Gitlab Security Dashboard

  1. We used a configuration where we created a docker runner on a Ubuntu box which was registered to the project. This runner allowed for Docker in docker to be run. Important since it will allow us to not only build the container, but also test it against the vulnerabilities

  2. We used Gitlab’s pre-defined container scanning template Container-Scanning.gitlab-ci.yml which runs Claire against the image in question.

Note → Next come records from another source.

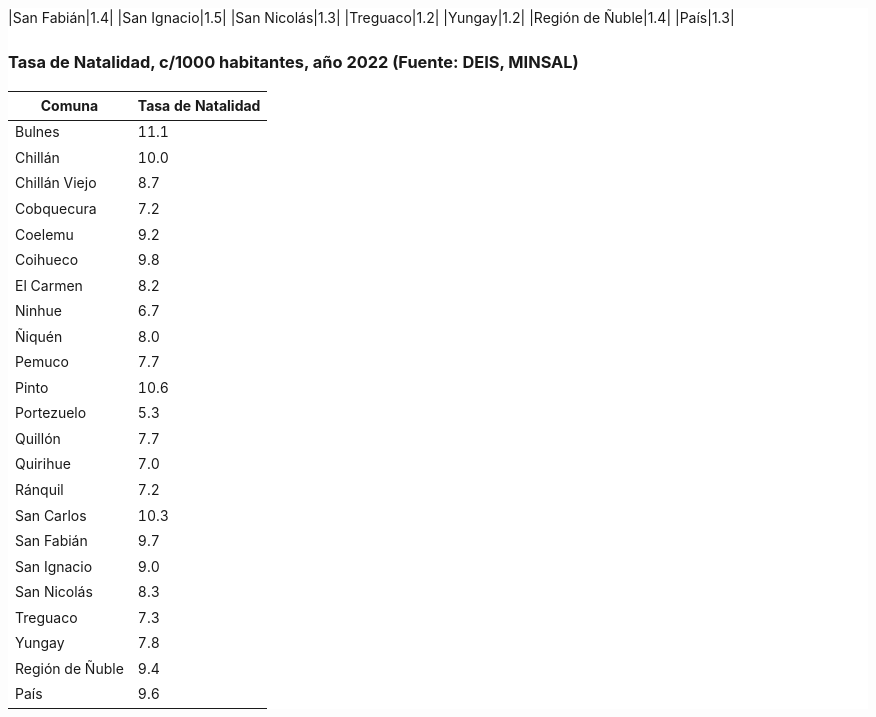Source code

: |San Fabián|1.4|
|San Ignacio|1.5|
|San Nicolás|1.3|
|Treguaco|1.2|
|Yungay|1.2|
|Región de Ñuble|1.4|
|País|1.3|

### Tasa de Natalidad, c/1000 habitantes, año 2022 (Fuente: DEIS, MINSAL)

|Comuna|Tasa de Natalidad|
|-|-|
|Bulnes|11.1|
|Chillán|10.0|
|Chillán Viejo|8.7|
|Cobquecura|7.2|
|Coelemu|9.2|
|Coihueco|9.8|
|El Carmen|8.2|
|Ninhue|6.7|
|Ñiquén|8.0|
|Pemuco|7.7|
|Pinto|10.6|
|Portezuelo|5.3|
|Quillón|7.7|
|Quirihue|7.0|
|Ránquil|7.2|
|San Carlos|10.3|
|San Fabián|9.7|
|San Ignacio|9.0|
|San Nicolás|8.3|
|Treguaco|7.3|
|Yungay|7.8|
|Región de Ñuble|9.4|
|País|9.6|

Here is the configuration:

  1. For the example we created a project in Gitlab called guestbook-ci and copied the Github content from “Guestbook” into this project.

Guestbook Project

  1. Next we created created a .gitlab-ci.yaml file with a scanning stage.
include:
  template: Container-Scanning.gitlab-ci.yml

stages:
  - docker_build
  - scanning


docker_build:
  stage: docker_build
  image: docker:stable
  variables:
    DOCKER_HOST: tcp://docker:2375/
    DOCKER_DRIVER: overlay2
  services:
    - docker:dind
  before_script:
    - docker info
    - docker login registry.gitlab.com -u "$REGISTRY_USER" -p "$REGISTRY_PASSWORD"
  script:
    - docker info
    - docker build -t gitlab-cart .
    - docker tag gitlab-cart registry.gitlab.com/bshetti/guestbook-ci/guestbook-fe:latest
    - docker push registry.gitlab.com/bshetti/guestbook-ci/guestbook-fe:latest

container_scanning:
  stage: scanning

Note the inclusion of the following:

template: Container-Scanning.gitlab-ci.yml

This is a template from gitlab that will do the following parts during the scanning stage noted in the script above:

  1. Create a container_scanning job in your CI/CD pipeline.
  2. Pull the already built Docker image from your project’s Container Registry (see requirements) and scan it for possible vulnerabilities.

Here is the execution:

$ mv clair-scanner_linux_amd64 clair-scanner
$ chmod +x clair-scanner
$ touch clair-whitelist.yml
$ retries=0
$ echo "Waiting for clair daemon to start"
Waiting for clair daemon to start
$ while( ! wget -T 10 -q -O /dev/null http://${DOCKER_SERVICE}:6060/v1/namespaces ) ; do sleep 1 ; echo -n "." ; if [ $retries -eq 10 ] ; then echo " Timeout, aborting." ; exit 1 ; fi ; retries=$(($retries+1)) ; done
$ ./clair-scanner -c http://${DOCKER_SERVICE}:6060 --ip $(hostname -i) -r gl-container-scanning-report.json -l clair.log -w clair-whitelist.yml ${CI_APPLICATION_REPOSITORY}:${CI_APPLICATION_TAG} || true
2019/06/26 21:00:07 [INFO] ▶ Start clair-scanner
2019/06/26 21:00:22 [INFO] ▶ Server listening on port 9279
2019/06/26 21:00:22 [INFO] ▶ Analyzing 08bf86d6624450c487db18071224c88003d970848fb8c5b2b07df27e3f6869b2
2019/06/26 21:00:23 [INFO] ▶ Analyzing ea9d1f8d70cd781e358b2d95e8a921107f6e695f01e8aeef83cf7c48e177e2d1
2019/06/26 21:00:23 [INFO] ▶ Analyzing b630615155cae79cd4ea2cdd02512a00f398d3a7ae1c4df3c369174db851452e
2019/06/26 21:00:24 [INFO] ▶ Analyzing 801875422a8dcfecd990d09c03333f5b749736e1cfd33ff2ee8e985309bd6323
2019/06/26 21:00:24 [INFO] ▶ Analyzing ecd2ce6aeb56ad93f3b7bdd66e966612269587eac40e9a0c35b25372c80b0259
2019/06/26 21:00:24 [INFO] ▶ Analyzing 48659871a5886384ef397e9259ff7c4f12b255e914c113fb3cca453fbff52410
2019/06/26 21:00:24 [INFO] ▶ Analyzing ec9a30fde3b864a97e5b3e531cf7d7c5570a0190536f8dec9929cf5e6aa96747
2019/06/26 21:00:24 [INFO] ▶ Analyzing 1fdf3fa400d39907deb23653b363a508144a8001321c524b7aea774a3da698bb
2019/06/26 21:00:24 [INFO] ▶ Analyzing f8978a6adea0ac4be384e8838330415e39fe185b2ea54f3b86b6c6d3ca6924ca
2019/06/26 21:00:25 [INFO] ▶ Analyzing 93795926c8793cd24f83fc6dbb5f8899a5a4b4ab524053393c56b622c7f67093
...
...

The output of this finds a significant number of vulnerabilities

Guestbook Docker Image Scan

Conclusion

Using container vulnerability is a simple step to significantly increase application security. Its a simple setup in a CI/CD tool like Gitlab and/or a simple feature in repository (like Harbor). Hopefully the configuration and output shown above give you confidence to implement this security step in your CI/CD pipeline to ensure your developers are not causing un-necessary harm through their development process.